MonoLogue – Spazio
7.12.17 by Ryan Masteller

spazio

Ladies and gentlemen, we are floating in spazio! That’s Italian for “space,” for all of you whose main interaction with the language comes from perusing restaurant menus (and let’s be fair, that’s pretty much the only Italian I come across on a regular basis, I’m not gonna lie). But for Florence-based musician Marie Rose, aka MonoLogue (also MOON RA), Italian is the language she encounters every day, so we all better get used to it. Don’t worry, it’ll be easy – there aren’t too many languages that reverberate as sonorously as MonoLogue’s native tongue. English sure doesn’t – English sounds like a runaway garbage truck down the side of an erupting volcano in comparison. Chunky. Weird.

(Relevant story: I was in Venice several years ago, and the concierge at our hotel, a wonderfully nice man, had to print some documentation for us, but he was having trouble with the computer. He kept saying “Annulla, annulla,” as he was “canceling” what he was doing. It was the most beautiful sound – I could have listened to him repeat that word all day.)
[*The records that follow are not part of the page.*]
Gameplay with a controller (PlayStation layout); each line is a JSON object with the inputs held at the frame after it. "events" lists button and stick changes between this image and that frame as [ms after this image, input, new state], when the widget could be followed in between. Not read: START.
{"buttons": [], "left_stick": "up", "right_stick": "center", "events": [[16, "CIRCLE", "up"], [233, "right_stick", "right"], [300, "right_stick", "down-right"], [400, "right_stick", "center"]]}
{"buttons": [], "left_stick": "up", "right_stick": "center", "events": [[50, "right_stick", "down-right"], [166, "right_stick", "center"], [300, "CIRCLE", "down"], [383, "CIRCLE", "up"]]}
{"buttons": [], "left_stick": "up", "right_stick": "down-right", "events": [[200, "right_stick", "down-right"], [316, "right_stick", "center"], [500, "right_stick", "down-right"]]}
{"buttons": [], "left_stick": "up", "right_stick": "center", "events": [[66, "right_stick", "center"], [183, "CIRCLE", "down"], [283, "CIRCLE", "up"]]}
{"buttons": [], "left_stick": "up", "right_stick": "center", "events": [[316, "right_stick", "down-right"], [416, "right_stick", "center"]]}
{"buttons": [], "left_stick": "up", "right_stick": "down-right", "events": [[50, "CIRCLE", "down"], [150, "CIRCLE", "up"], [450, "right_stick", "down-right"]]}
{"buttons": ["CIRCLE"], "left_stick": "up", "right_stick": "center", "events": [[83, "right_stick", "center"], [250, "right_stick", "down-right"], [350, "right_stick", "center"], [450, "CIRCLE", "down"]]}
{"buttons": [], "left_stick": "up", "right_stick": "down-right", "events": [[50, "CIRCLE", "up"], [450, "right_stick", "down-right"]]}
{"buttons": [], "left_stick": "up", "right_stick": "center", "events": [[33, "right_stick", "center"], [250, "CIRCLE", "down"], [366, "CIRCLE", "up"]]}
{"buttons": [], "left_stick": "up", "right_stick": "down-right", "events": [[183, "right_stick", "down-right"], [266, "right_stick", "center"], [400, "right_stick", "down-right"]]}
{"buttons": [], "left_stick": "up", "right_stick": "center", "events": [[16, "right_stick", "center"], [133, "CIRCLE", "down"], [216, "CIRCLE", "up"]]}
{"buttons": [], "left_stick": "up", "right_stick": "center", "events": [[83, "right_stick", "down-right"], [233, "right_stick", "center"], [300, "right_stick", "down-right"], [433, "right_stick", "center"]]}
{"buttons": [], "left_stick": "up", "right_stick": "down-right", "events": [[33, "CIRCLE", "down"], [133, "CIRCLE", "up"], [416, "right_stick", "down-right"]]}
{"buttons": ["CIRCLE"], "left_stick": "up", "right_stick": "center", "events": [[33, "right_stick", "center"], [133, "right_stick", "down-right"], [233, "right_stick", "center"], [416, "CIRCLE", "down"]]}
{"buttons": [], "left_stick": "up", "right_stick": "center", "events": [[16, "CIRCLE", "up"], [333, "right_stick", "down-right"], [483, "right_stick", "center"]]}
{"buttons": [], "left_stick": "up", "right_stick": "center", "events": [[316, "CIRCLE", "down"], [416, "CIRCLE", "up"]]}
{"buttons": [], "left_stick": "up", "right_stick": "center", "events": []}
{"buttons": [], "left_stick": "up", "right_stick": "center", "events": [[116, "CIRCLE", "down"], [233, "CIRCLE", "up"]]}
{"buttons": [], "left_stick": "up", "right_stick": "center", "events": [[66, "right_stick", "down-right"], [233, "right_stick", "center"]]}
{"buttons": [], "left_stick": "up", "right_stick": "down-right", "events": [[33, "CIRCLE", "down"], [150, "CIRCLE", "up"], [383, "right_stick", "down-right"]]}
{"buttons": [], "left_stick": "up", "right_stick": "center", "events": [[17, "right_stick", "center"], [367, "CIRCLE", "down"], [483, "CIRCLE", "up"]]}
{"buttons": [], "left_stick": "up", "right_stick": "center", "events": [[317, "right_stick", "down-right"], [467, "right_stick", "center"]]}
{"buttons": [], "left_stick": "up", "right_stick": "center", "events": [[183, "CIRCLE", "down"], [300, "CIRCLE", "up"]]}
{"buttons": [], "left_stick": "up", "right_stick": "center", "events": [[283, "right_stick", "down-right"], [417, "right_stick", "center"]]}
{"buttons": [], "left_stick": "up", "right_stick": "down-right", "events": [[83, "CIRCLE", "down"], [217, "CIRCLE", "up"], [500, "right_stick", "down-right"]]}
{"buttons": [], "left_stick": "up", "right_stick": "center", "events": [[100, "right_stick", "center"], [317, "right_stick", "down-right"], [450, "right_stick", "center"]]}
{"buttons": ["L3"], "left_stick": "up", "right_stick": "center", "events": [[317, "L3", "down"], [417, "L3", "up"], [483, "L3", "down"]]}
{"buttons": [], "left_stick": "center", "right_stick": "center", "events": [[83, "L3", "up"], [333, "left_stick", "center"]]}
Anyway, let’s join MonoLogue in spazio, shall we? The “Nomade” (nomadic) space traveler drifts through glistening synthesizer excursions on the eleven-minute opener, fractals and prisms sparkling like quasar pulses through the faceplate of a spacesuit. Ladies and gentlemen, we are floating in “Spazio, I repeat, because it’s true, and “Ossessione” (obsession) even goes as far as sounding like the low-key interludey passages of the Spiritualized classic. It’s interesting to hear MonoLogue use traditional instrumentation, and maybe I’m conditioned from all the MOON RA I’ve ingested, particularly the miasmic sound fractures of her half of “Mutus Liber” (with Giulio Aldinucci), but I almost didn’t expect such a relaxed atmosphere. Not to worry in the end – the distance is breathtaking, the space – literal and outer – is managed expertly within the compositions.

I love how the tape doesn’t sit still, either, as it progresses, as “Silenzio” (hush) pretends it wants you to be quiet and listen to the ambience of your surroundings, but instead injects your surroundings with its own soundtrack, the ambience erased into active participation. Speaking of active, “Riva” (shore) approaches, dare I say, synth pop territory with its immediately earwormy hook. Ladies and gentlemen, we have washed upon the riva. Um, what planet is this again?

Hylé Tapes is one of my favorite active experimental tape labels, so you should grip whatever you can from the French imprint, damn the shipping cost! And “Spazio” only comes in an edition of 30 – you better act fast if you want one.